____ Text block

Wednesday, 30 December 2015

Congratulations, Microsoft, you finally made an unusable operating system

All you Linux-lovers out there are probably sniggering at this and saying that Microsoft have been producing unusable operating systems for years. But people who have a slavish love for Linux and the open-source movement (99% of which boils down to "I don't want to pay for my operating system and resent paying for anything when an alternative version is available for free, even if it's a bit shitty") simply hate Microsoft for being Microsoft.

It sort of makes sense. After all, I have a deep-rooted hatred of all things Apple. It's not quite as sentimental as the hatred a lot of open-source evangelists have for Microsoft - it's based on a belief that Apple have genuinely influenced the entire industry enough to take it backwards. Power PCs of today can barely browse websites similar to the ones we were building at the turn of the century that could run easily on 200Mhz single-core computers. But that's another argument.

This is about Microsoft.
For years - decades even - I've been a fan.
Sure their core products - Windows and Office - became unnecessarily bloated and the licence restrictions were - at times - painful (although I don't know anyone who hasn't successfully "borrowed" a works copy of Office and got it running on their home computer). But they always produced software that allowed you to get the job done easily (ok, Windows ME doesn't count, and Windows Vista was a car-crash, but if you followed the Windows upgrade rule - ever other version is shit, avoid - you were good!)

________
____ Recorded data

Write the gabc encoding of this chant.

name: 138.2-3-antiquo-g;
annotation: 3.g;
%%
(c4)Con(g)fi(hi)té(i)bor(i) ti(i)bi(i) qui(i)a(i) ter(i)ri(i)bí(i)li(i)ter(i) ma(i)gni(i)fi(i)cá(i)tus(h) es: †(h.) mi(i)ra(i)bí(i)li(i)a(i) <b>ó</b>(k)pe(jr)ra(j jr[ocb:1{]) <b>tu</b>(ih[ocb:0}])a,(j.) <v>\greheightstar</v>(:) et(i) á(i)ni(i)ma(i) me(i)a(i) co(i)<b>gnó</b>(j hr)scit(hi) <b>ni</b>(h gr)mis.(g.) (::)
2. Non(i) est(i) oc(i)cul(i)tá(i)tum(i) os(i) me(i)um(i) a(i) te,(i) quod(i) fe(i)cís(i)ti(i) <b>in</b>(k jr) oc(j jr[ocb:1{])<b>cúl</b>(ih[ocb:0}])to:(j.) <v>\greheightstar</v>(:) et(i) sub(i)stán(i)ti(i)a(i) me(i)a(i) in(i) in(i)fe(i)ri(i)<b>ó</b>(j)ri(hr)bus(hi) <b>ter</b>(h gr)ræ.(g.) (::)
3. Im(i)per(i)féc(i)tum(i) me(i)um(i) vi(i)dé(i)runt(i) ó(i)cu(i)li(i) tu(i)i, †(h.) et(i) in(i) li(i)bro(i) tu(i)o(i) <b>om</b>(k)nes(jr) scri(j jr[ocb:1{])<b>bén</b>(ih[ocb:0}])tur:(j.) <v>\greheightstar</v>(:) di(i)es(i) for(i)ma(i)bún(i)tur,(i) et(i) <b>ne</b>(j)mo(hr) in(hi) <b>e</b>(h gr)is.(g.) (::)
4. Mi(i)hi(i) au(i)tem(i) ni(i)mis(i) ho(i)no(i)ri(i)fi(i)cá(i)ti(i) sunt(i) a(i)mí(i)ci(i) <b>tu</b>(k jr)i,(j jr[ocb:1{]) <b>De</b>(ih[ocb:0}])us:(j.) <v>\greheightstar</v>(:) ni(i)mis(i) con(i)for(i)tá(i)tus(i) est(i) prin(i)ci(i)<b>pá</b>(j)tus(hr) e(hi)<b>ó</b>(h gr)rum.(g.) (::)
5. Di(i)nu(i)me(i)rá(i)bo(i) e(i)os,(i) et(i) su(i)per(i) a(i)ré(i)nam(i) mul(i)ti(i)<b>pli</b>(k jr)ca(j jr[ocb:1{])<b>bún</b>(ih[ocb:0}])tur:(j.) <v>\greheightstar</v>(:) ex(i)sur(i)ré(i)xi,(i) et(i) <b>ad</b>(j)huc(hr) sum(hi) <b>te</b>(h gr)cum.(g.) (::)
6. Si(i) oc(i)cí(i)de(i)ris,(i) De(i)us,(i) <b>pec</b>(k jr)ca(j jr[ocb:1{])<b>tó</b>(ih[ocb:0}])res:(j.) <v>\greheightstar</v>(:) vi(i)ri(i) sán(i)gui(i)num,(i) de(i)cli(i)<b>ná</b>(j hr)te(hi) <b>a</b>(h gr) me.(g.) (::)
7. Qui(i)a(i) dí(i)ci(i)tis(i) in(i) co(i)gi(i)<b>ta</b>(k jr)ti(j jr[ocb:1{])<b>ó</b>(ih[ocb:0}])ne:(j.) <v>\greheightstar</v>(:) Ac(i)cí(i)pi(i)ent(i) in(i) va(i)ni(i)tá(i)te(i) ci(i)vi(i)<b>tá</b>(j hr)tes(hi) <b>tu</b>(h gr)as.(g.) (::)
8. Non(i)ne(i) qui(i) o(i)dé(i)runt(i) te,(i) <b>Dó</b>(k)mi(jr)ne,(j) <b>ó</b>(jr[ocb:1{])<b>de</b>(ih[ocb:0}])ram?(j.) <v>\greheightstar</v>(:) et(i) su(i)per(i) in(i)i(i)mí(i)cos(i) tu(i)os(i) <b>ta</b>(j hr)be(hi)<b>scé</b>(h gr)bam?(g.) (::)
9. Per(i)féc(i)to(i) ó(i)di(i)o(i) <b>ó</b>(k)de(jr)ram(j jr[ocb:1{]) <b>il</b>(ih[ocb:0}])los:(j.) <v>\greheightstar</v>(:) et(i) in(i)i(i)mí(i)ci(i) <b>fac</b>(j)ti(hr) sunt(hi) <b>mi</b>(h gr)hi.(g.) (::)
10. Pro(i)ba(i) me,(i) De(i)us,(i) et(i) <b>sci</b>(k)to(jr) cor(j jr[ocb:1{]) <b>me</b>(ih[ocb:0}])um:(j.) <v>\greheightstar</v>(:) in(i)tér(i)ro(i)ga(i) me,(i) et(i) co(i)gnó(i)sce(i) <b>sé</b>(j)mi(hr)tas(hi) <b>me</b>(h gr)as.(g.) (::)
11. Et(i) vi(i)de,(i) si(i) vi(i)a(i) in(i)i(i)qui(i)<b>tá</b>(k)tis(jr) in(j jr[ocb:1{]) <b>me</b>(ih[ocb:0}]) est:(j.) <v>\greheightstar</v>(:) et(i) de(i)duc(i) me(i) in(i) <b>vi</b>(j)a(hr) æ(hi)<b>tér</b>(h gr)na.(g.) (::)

________
____ Recorded data

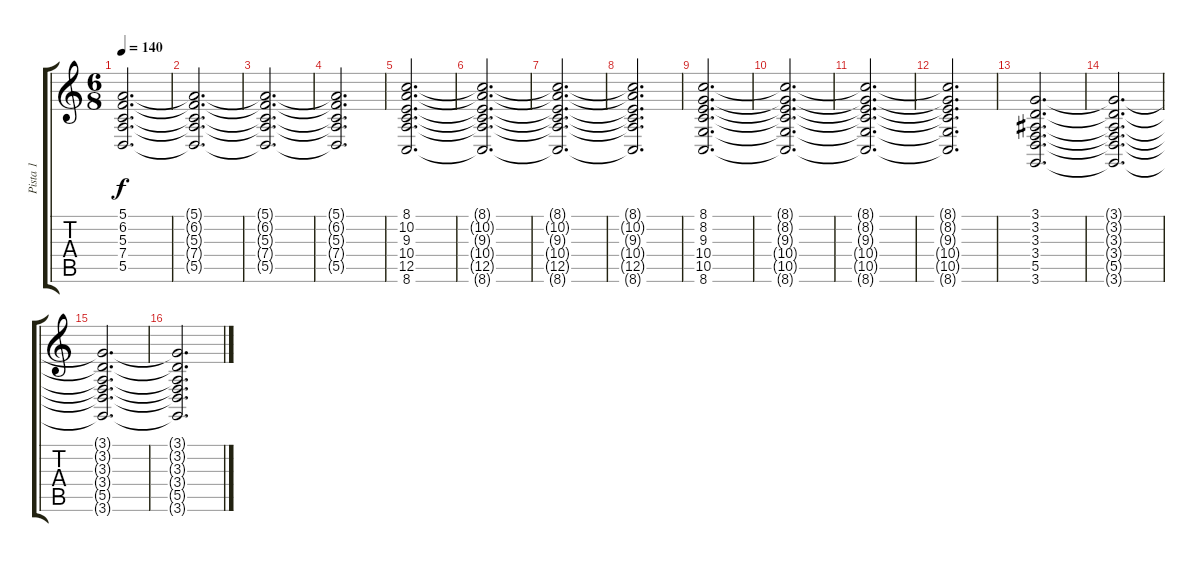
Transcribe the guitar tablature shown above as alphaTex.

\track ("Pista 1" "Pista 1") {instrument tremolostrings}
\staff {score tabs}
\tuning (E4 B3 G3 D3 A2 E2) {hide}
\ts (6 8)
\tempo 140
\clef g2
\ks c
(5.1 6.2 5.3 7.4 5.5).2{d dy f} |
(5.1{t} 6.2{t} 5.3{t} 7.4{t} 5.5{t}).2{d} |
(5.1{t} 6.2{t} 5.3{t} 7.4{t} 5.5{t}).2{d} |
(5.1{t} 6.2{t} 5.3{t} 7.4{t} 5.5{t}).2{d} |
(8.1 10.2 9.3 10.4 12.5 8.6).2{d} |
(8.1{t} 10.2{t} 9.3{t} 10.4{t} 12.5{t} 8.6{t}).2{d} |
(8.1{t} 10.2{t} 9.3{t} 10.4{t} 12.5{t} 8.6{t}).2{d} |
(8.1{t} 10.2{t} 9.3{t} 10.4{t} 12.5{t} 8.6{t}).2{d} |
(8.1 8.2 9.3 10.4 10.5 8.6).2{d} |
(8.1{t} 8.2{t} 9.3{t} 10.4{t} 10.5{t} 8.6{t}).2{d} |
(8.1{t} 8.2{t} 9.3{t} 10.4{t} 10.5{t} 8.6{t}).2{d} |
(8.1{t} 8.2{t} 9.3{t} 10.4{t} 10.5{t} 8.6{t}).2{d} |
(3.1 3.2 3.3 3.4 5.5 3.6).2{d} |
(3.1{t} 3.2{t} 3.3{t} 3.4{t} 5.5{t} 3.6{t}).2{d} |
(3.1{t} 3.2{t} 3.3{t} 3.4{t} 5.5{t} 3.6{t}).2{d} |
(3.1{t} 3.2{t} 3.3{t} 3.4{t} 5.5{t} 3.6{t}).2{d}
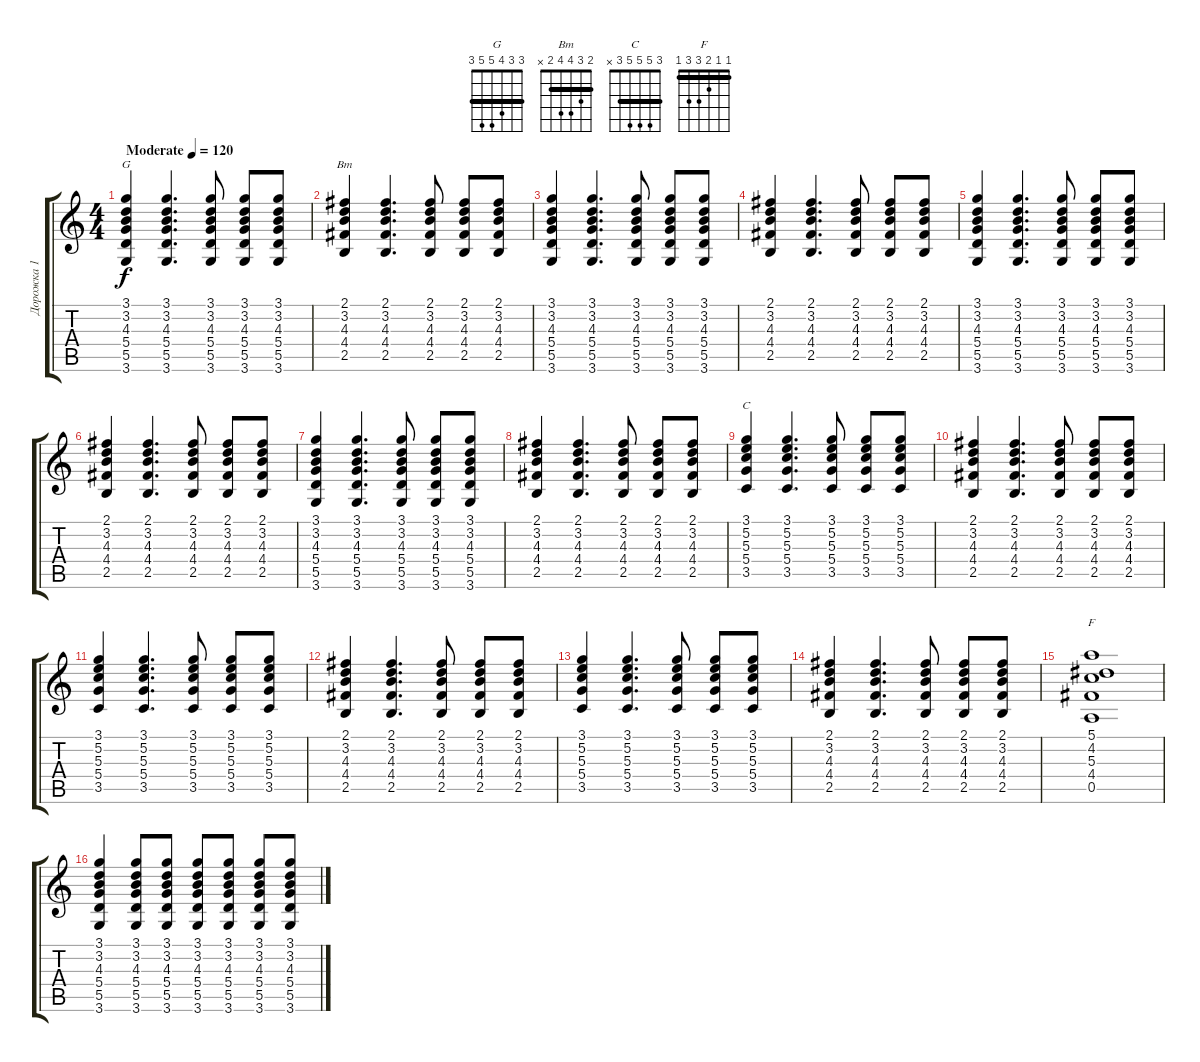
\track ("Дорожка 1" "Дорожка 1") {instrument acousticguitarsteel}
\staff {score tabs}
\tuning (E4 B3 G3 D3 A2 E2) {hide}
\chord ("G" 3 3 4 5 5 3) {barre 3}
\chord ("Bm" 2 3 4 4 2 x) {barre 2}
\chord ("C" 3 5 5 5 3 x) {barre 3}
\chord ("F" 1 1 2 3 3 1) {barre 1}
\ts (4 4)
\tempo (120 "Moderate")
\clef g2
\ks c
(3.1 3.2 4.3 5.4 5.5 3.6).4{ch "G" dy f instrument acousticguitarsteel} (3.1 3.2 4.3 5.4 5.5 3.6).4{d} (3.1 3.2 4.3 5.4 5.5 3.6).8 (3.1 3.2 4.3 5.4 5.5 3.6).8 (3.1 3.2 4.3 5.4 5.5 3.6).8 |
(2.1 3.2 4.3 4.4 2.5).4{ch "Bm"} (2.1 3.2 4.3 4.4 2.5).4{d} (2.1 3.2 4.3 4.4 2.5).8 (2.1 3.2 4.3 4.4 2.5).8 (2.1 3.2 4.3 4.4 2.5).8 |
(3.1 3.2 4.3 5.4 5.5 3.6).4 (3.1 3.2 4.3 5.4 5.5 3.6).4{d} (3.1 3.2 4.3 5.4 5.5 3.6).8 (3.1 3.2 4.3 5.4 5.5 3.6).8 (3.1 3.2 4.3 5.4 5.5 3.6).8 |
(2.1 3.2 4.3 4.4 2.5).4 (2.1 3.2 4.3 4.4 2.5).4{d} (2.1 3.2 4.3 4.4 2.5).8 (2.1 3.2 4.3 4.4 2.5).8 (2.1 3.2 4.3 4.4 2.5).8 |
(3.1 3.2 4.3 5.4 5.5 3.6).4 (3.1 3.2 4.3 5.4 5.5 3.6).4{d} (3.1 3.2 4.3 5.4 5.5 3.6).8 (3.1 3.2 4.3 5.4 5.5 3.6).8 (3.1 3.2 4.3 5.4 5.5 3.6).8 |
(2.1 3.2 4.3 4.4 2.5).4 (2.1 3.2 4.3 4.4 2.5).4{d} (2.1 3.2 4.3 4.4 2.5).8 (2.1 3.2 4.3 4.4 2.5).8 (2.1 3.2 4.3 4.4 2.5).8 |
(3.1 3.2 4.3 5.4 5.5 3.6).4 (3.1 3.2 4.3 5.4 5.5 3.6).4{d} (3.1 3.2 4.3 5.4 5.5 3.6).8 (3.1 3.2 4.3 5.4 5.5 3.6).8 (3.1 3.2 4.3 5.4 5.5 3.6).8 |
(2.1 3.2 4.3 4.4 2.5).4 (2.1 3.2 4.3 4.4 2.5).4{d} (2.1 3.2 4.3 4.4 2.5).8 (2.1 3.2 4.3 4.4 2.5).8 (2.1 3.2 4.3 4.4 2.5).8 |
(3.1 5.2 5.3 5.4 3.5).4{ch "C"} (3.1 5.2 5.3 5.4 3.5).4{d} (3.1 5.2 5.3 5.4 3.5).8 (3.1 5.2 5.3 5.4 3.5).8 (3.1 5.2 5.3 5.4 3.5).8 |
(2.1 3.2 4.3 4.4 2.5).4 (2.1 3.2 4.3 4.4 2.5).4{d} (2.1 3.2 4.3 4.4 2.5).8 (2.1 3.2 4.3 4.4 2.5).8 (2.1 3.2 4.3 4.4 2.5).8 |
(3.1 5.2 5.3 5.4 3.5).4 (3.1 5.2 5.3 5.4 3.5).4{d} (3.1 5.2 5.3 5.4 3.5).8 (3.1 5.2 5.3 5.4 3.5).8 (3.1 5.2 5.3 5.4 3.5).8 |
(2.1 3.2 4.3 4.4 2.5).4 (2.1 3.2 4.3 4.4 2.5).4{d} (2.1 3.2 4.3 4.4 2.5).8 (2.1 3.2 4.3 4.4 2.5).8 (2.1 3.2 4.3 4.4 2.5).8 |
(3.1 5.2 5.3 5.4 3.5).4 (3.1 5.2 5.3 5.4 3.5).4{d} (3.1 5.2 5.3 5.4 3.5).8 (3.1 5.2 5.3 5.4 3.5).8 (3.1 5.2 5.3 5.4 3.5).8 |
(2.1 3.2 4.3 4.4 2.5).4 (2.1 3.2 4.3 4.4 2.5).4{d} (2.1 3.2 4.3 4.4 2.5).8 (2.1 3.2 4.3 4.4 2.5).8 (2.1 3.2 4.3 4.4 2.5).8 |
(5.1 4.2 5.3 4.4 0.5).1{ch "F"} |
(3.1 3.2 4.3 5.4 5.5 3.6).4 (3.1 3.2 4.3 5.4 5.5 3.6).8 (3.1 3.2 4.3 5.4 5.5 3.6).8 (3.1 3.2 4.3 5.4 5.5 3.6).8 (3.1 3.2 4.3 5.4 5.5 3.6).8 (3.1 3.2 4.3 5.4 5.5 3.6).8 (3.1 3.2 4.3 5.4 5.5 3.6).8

________
____ Recorded data

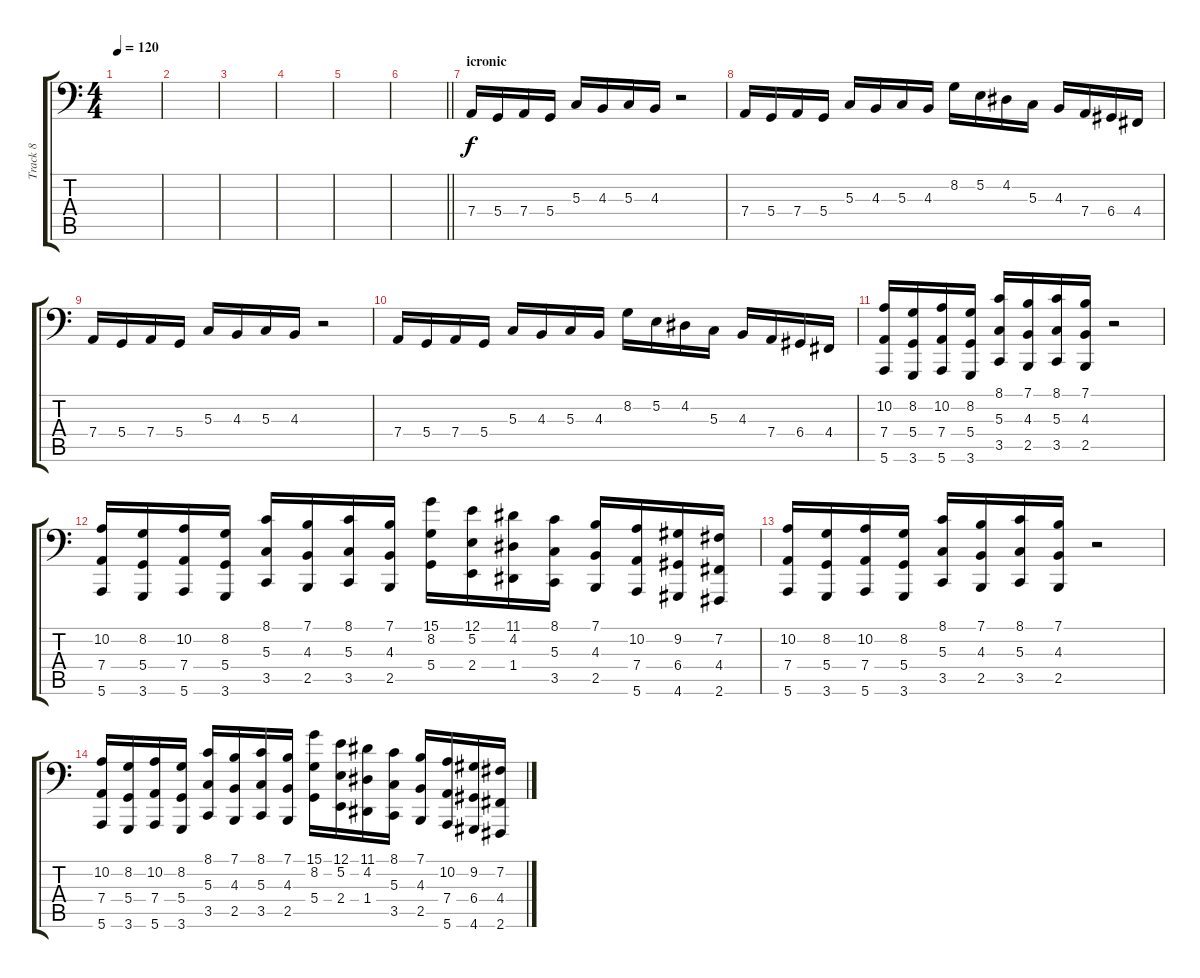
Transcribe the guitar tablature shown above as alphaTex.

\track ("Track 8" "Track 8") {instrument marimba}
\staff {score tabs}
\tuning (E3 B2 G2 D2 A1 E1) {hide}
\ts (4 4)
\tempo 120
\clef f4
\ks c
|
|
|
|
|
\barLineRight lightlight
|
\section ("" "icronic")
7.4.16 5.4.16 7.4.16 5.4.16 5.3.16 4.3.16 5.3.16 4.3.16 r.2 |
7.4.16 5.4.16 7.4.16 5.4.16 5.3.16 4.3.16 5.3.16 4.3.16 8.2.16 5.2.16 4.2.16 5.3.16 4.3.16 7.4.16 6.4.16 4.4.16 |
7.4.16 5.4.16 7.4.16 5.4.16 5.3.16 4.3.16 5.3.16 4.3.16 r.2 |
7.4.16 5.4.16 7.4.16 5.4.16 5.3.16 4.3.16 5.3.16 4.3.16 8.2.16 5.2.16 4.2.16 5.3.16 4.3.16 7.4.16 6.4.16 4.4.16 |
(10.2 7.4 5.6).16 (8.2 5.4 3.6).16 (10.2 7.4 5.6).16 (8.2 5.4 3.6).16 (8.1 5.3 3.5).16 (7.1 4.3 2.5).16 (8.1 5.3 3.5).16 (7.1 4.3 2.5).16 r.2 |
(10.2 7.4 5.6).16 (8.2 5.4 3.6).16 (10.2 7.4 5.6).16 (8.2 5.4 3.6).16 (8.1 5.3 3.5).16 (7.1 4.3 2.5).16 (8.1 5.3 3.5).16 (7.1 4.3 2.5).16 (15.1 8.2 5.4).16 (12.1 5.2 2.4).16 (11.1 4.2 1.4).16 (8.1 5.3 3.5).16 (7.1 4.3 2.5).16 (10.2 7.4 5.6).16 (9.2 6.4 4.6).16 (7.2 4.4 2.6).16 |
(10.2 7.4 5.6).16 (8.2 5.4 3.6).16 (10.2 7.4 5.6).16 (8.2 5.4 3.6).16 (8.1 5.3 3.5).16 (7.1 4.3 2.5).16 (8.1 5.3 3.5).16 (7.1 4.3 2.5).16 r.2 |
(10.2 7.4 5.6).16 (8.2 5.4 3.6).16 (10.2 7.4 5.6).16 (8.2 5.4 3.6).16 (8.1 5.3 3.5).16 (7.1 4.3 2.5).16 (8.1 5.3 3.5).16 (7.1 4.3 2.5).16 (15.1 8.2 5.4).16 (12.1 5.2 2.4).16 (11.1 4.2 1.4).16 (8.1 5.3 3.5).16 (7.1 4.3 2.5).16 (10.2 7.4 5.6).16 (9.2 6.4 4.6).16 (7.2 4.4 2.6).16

________

*Requirement 1*. Decide whether each statement agrees with the Microsoft blog post, answering yes or no and quoting the words from the post that settle it: (a) The writer calls Windows Vista a success. (b) The writer claims a deep-rooted hatred of all things Apple. (c) The writer has been a Microsoft fan for years.
*Requirement 2*. Pick up the Microsoft blog post after its last sentence and keep writing it.

*Result 1*.
(a) No: "Windows Vista was a car-crash"
(b) Yes: "I have a deep-rooted hatred of all things Apple"
(c) Yes: "For years - decades even - I've been a fan."

*Result 2*.
Despite all the ribbing that we give to Steve, I still think that Windows XP remains, to date, the best version of Windows. It's fast and requires just a modest computer to run. Plug-n-play works well and things "just work".

Of course, Linux users will argue that this has never been the case. But then again, if you're a dedicated Linux user, you really are in no position to criticise Windows for failing to automagically recognise and install hardware drivers. If you're installing anything even as simple as an HP LaserJet on Linux, you'll need to give yourself a good four hours and plenty of time to get your Google-fu up to speed to find out exactly which version of which driver works for your specific installation of Linux! But that's another argument.

This about Microsoft.
And the sad fact is, Windows 10 is downright unusable.
Upgrading to Windows 7 from XP was a jolt (did anyone go XP to Vista and not immediately reverse their decision?). But Windows 7 was actually a decent operating system. It was just Windows XP but with a few things in a few different places. Oh, and an annoying driver-management system - but we all just turned that off anyway didn't we?

Compared to XP, Windows 8 was a bit of a stinker.
But that's only because it looked and felt so different.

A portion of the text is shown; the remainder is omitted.